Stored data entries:
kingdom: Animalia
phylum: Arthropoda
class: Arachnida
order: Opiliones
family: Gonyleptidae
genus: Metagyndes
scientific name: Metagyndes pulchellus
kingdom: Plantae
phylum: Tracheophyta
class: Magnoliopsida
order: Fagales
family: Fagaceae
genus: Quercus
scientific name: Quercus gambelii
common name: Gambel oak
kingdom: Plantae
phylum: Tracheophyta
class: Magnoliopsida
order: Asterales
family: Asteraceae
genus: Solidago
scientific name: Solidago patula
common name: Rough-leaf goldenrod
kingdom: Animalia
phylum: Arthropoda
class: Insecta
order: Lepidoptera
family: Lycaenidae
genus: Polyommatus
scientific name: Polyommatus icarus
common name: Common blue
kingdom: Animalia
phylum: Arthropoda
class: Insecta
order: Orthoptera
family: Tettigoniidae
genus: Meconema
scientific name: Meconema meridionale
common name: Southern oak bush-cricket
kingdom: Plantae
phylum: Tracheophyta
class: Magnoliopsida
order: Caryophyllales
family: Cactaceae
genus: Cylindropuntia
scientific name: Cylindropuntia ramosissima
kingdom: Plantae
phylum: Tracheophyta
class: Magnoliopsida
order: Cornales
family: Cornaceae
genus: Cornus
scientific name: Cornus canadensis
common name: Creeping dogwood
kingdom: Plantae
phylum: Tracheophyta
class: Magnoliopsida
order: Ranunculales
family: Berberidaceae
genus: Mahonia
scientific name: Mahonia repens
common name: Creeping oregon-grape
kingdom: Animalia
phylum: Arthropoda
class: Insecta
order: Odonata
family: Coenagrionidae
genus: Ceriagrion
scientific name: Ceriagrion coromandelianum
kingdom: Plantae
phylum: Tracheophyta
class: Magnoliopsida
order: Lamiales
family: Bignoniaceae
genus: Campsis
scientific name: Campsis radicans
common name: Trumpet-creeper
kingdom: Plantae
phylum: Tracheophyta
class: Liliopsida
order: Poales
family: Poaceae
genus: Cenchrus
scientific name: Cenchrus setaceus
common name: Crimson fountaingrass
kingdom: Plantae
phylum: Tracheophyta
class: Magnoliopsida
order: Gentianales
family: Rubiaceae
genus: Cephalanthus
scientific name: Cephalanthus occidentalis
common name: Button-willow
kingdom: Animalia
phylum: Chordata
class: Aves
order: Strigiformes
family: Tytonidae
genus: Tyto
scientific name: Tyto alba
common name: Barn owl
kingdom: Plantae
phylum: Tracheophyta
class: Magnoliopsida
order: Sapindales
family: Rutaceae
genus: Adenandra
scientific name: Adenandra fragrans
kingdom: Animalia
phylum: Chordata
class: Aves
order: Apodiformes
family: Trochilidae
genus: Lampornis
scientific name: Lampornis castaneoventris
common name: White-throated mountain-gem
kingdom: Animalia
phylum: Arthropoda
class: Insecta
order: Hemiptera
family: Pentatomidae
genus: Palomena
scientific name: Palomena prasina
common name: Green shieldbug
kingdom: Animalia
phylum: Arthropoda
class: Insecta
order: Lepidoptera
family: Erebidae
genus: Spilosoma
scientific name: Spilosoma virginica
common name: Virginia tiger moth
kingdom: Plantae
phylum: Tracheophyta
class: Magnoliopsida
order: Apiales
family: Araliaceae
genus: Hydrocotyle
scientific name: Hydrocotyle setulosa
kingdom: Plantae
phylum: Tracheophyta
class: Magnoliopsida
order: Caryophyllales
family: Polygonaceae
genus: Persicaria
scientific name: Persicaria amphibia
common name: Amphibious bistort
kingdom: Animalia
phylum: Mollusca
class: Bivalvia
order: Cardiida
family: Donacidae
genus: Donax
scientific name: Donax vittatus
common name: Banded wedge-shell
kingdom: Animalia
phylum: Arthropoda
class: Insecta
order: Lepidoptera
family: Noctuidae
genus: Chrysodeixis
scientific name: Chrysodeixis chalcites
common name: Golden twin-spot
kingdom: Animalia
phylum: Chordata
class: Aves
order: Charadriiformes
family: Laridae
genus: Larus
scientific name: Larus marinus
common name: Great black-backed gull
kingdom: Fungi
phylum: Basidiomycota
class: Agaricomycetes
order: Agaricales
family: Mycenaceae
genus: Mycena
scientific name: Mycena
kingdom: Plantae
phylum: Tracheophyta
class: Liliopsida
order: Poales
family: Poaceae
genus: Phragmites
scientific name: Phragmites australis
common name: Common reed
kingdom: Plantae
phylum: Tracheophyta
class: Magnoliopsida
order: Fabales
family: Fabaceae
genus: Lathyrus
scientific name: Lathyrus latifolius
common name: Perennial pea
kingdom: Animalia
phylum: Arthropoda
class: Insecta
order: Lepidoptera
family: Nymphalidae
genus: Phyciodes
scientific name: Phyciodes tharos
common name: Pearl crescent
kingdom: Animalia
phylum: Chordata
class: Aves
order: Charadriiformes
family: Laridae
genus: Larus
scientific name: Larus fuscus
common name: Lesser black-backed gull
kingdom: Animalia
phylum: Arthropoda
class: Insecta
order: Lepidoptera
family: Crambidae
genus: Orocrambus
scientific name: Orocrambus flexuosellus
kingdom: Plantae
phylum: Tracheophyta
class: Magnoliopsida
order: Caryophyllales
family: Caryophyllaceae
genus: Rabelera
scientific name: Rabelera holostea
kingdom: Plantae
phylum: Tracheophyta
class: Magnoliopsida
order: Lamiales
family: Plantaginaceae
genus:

- **What to produce**
Reproduce every one of the lines above, without changing anything.

- **Output below**
kingdom: Animalia
phylum: Arthropoda
class: Arachnida
order: Opiliones
family: Gonyleptidae
genus: Metagyndes
scientific name: Metagyndes pulchellus
kingdom: Plantae
phylum: Tracheophyta
class: Magnoliopsida
order: Fagales
family: Fagaceae
genus: Quercus
scientific name: Quercus gambelii
common name: Gambel oak
kingdom: Plantae
phylum: Tracheophyta
class: Magnoliopsida
order: Asterales
family: Asteraceae
genus: Solidago
scientific name: Solidago patula
common name: Rough-leaf goldenrod
kingdom: Animalia
phylum: Arthropoda
class: Insecta
order: Lepidoptera
family: Lycaenidae
genus: Polyommatus
scientific name: Polyommatus icarus
common name: Common blue
kingdom: Animalia
phylum: Arthropoda
class: Insecta
order: Orthoptera
family: Tettigoniidae
genus: Meconema
scientific name: Meconema meridionale
common name: Southern oak bush-cricket
kingdom: Plantae
phylum: Tracheophyta
class: Magnoliopsida
order: Caryophyllales
family: Cactaceae
genus: Cylindropuntia
scientific name: Cylindropuntia ramosissima
kingdom: Plantae
phylum: Tracheophyta
class: Magnoliopsida
order: Cornales
family: Cornaceae
genus: Cornus
scientific name: Cornus canadensis
common name: Creeping dogwood
kingdom: Plantae
phylum: Tracheophyta
class: Magnoliopsida
order: Ranunculales
family: Berberidaceae
genus: Mahonia
scientific name: Mahonia repens
common name: Creeping oregon-grape
kingdom: Animalia
phylum: Arthropoda
class: Insecta
order: Odonata
family: Coenagrionidae
genus: Ceriagrion
scientific name: Ceriagrion coromandelianum
kingdom: Plantae
phylum: Tracheophyta
class: Magnoliopsida
order: Lamiales
family: Bignoniaceae
genus: Campsis
scientific name: Campsis radicans
common name: Trumpet-creeper
kingdom: Plantae
phylum: Tracheophyta
class: Liliopsida
order: Poales
family: Poaceae
genus: Cenchrus
scientific name: Cenchrus setaceus
common name: Crimson fountaingrass
kingdom: Plantae
phylum: Tracheophyta
class: Magnoliopsida
order: Gentianales
family: Rubiaceae
genus: Cephalanthus
scientific name: Cephalanthus occidentalis
common name: Button-willow
kingdom: Animalia
phylum: Chordata
class: Aves
order: Strigiformes
family: Tytonidae
genus: Tyto
scientific name: Tyto alba
common name: Barn owl
kingdom: Plantae
phylum: Tracheophyta
class: Magnoliopsida
order: Sapindales
family: Rutaceae
genus: Adenandra
scientific name: Adenandra fragrans
kingdom: Animalia
phylum: Chordata
class: Aves
order: Apodiformes
family: Trochilidae
genus: Lampornis
scientific name: Lampornis castaneoventris
common name: White-throated mountain-gem
kingdom: Animalia
phylum: Arthropoda
class: Insecta
order: Hemiptera
family: Pentatomidae
genus: Palomena
scientific name: Palomena prasina
common name: Green shieldbug
kingdom: Animalia
phylum: Arthropoda
class: Insecta
order: Lepidoptera
family: Erebidae
genus: Spilosoma
scientific name: Spilosoma virginica
common name: Virginia tiger moth
kingdom: Plantae
phylum: Tracheophyta
class: Magnoliopsida
order: Apiales
family: Araliaceae
genus: Hydrocotyle
scientific name: Hydrocotyle setulosa
kingdom: Plantae
phylum: Tracheophyta
class: Magnoliopsida
order: Caryophyllales
family: Polygonaceae
genus: Persicaria
scientific name: Persicaria amphibia
common name: Amphibious bistort
kingdom: Animalia
phylum: Mollusca
class: Bivalvia
order: Cardiida
family: Donacidae
genus: Donax
scientific name: Donax vittatus
common name: Banded wedge-shell
kingdom: Animalia
phylum: Arthropoda
class: Insecta
order: Lepidoptera
family: Noctuidae
genus: Chrysodeixis
scientific name: Chrysodeixis chalcites
common name: Golden twin-spot
kingdom: Animalia
phylum: Chordata
class: Aves
order: Charadriiformes
family: Laridae
genus: Larus
scientific name: Larus marinus
common name: Great black-backed gull
kingdom: Fungi
phylum: Basidiomycota
class: Agaricomycetes
order: Agaricales
family: Mycenaceae
genus: Mycena
scientific name: Mycena
kingdom: Plantae
phylum: Tracheophyta
class: Liliopsida
order: Poales
family: Poaceae
genus: Phragmites
scientific name: Phragmites australis
common name: Common reed
kingdom: Plantae
phylum: Tracheophyta
class: Magnoliopsida
order: Fabales
family: Fabaceae
genus: Lathyrus
scientific name: Lathyrus latifolius
common name: Perennial pea
kingdom: Animalia
phylum: Arthropoda
class: Insecta
order: Lepidoptera
family: Nymphalidae
genus: Phyciodes
scientific name: Phyciodes tharos
common name: Pearl crescent
kingdom: Animalia
phylum: Chordata
class: Aves
order: Charadriiformes
family: Laridae
genus: Larus
scientific name: Larus fuscus
common name: Lesser black-backed gull
kingdom: Animalia
phylum: Arthropoda
class: Insecta
order: Lepidoptera
family: Crambidae
genus: Orocrambus
scientific name: Orocrambus flexuosellus
kingdom: Plantae
phylum: Tracheophyta
class: Magnoliopsida
order: Caryophyllales
family: Caryophyllaceae
genus: Rabelera
scientific name: Rabelera holostea
kingdom: Plantae
phylum: Tracheophyta
class: Magnoliopsida
order: Lamiales
family: Plantaginaceae
genus:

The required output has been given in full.